__Recorded data__:
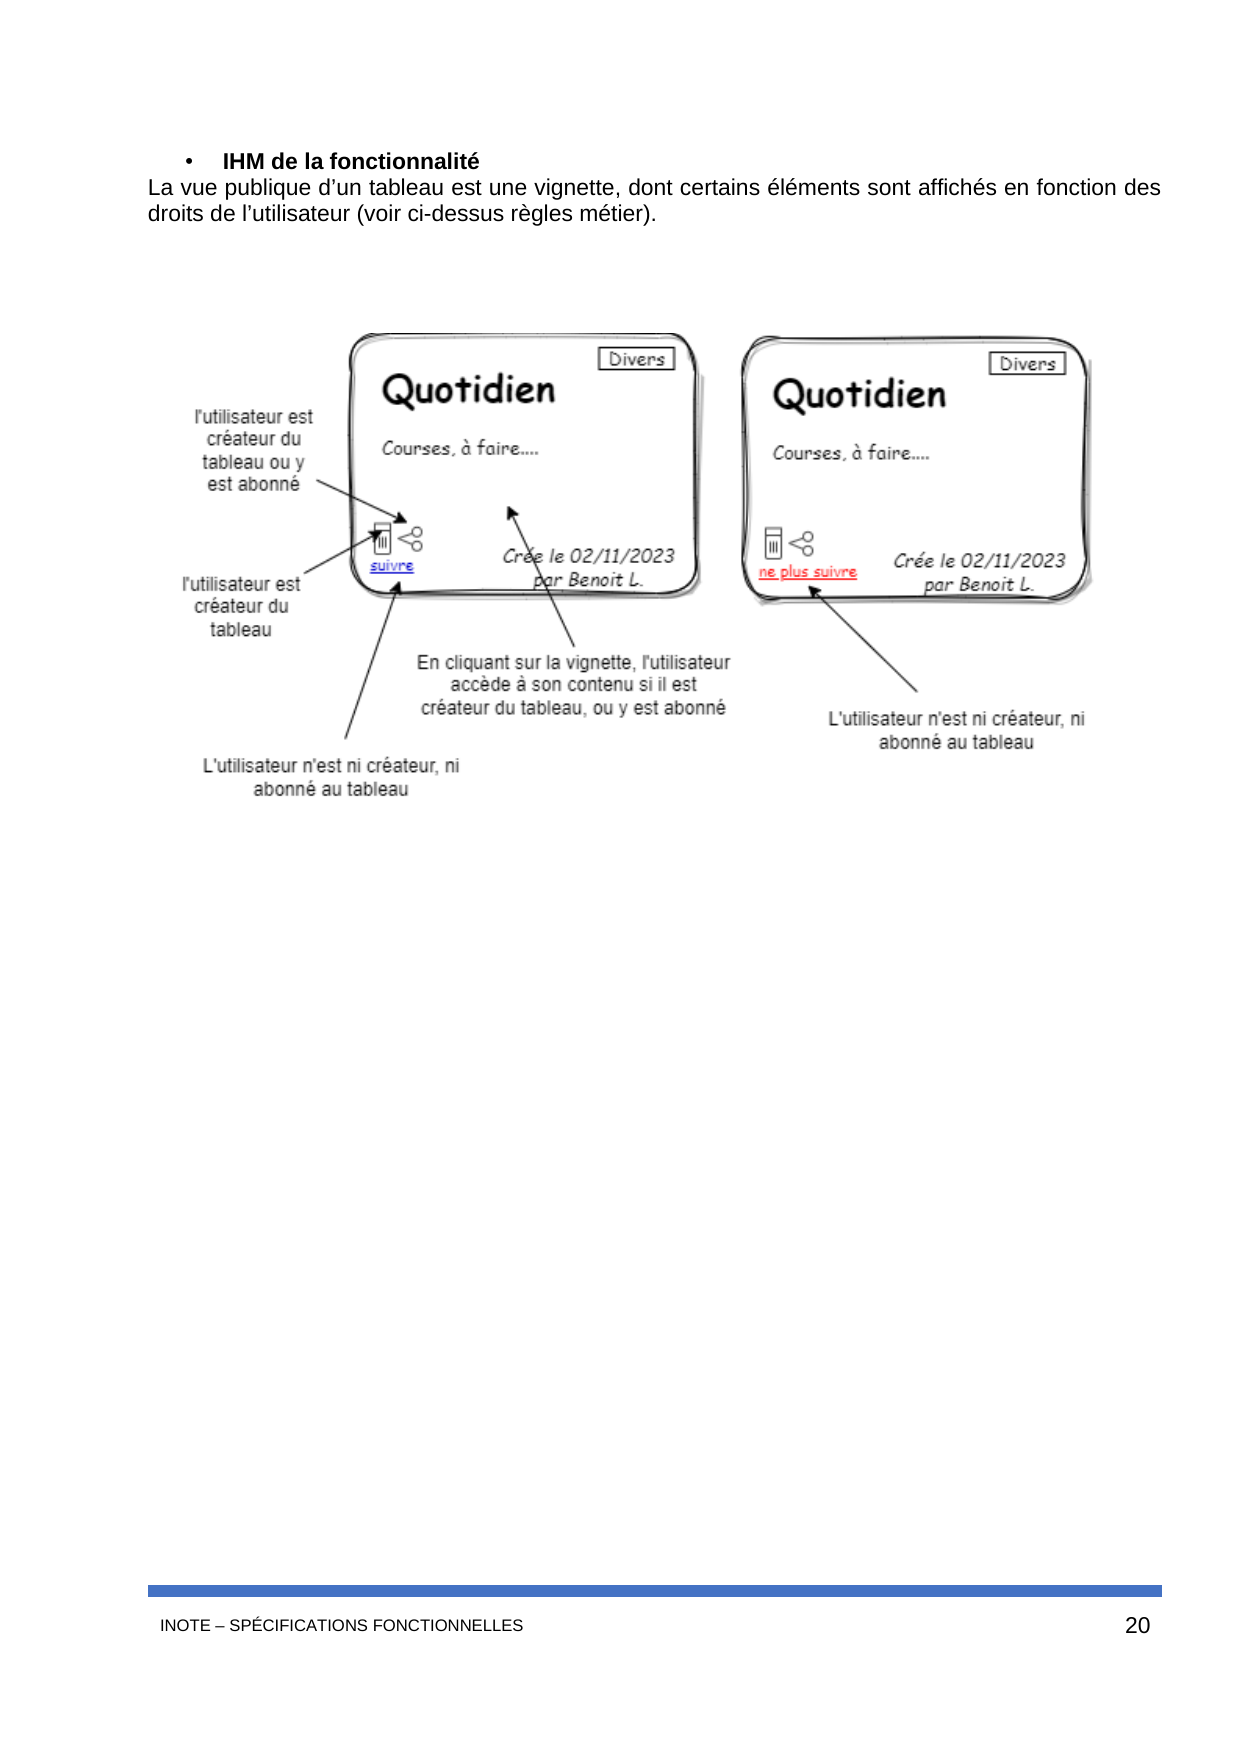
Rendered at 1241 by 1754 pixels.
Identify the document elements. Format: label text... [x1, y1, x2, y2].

text La vue publique d’un tableau est une vignette, dont certains éléments sont affichés en fonction des droits de l’utilisateur (voir ci-dessus règles métier). [148, 174, 1162, 227]
picture [171, 333, 1117, 818]
list IHM de la fonctionnalité [185, 148, 1162, 174]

__Set problem__: Copy the data above back verbatim, omitting the pictures.

__Problem solution__:
Rendered at 1241 by 1754 pixels.
Identify the document elements. Format: label text... [x1, y1, x2, y2].

text La vue publique d’un tableau est une vignette, dont certains éléments sont affichés en fonction des droits de l’utilisateur (voir ci-dessus règles métier). [148, 174, 1162, 227]
picture [171, 333, 1117, 818]
list IHM de la fonctionnalité [185, 148, 1162, 174]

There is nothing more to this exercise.